1Department of Neuroscience and Biomedical Technologies, University of Milan-
Bicocca, via Cadore 48, 20052, Monza, Italy.
Department of Neuroscience and Biomedical Technologies, University of Milan-
Bicocca, via Cadore 48, 20052, Monza, Italy.
Published 27 September 2009

Abstract (provisional)


Premature ovarian failure (POF) is a secondary hypergonadotrophic amenorrhea occurring before the age of 40 and affecting 1-3% of females. Chromosome anomalies account for 6-8% of POF cases, but only few cases are associated with translocations involving X and Y chromosomes. This study shows the cytogenetic and molecular analysis of a POF patient came to our attention as she developed a left ovary choriocarcinoma at the age of 10 and at 14 years of age she presented secondary amenorrhea with elevated levels of gonadotropins.
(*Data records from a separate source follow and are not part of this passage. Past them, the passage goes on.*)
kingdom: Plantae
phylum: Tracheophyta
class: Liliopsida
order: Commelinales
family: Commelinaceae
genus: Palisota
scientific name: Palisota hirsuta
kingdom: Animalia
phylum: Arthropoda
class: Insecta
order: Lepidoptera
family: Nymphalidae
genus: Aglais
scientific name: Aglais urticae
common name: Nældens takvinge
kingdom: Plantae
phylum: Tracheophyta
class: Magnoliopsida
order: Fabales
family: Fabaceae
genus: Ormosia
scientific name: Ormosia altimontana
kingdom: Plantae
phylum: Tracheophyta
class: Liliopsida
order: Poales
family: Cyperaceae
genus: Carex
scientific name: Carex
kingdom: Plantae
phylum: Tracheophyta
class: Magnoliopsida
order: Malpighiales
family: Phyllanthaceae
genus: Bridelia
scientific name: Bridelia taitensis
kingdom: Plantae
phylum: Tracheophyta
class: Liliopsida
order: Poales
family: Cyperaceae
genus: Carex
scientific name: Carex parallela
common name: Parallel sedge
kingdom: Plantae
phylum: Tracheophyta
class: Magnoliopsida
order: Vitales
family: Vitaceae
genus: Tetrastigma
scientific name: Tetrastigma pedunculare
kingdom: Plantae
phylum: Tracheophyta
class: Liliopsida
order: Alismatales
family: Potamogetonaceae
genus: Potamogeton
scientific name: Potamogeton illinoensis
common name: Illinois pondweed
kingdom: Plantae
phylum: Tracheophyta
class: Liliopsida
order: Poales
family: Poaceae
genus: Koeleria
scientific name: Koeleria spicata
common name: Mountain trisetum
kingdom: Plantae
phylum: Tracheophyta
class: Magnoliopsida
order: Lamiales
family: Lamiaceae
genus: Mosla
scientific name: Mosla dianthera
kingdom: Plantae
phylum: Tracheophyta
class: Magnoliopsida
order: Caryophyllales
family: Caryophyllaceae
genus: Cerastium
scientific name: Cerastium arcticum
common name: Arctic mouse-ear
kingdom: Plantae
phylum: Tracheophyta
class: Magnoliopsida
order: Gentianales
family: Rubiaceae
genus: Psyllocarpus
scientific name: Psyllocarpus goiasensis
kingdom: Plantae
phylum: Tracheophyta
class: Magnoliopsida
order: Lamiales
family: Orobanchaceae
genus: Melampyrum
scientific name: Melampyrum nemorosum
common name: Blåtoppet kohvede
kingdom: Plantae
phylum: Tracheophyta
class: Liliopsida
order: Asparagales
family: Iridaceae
Breakpoint position on X and Y chromosomes was investigated using Fluorescent In Situ Hybridisation (FISH) with a panel of specific BAC probes, microsatellite analysis and evaluation of copy number changes and loss of heterozigosity by Affymetrix GeneChip platform (Santa Clara, CA, USA). Patient’s karyotype resulted 46,X,der(Y)t(X;Y)(q13.1;q11.223). X inactivation study was assessed by RBA banding and showed preferential inactivation of derivative chromosome. The reciprocal spatial disposition of sexual chromosome territories was investigated using whole chromosome painting and centromeres probes: patient’s results didn’t show a significant difference in comparison to normal controls.


The peculiar clinical case come to our attention highlighted the complexity of POF aetiology and of the translocation event, even if our results seem to exclude any effect on nuclear organisation. POF phenotype could be partially explained by skewed X chromosome inactivation that influences gene expression.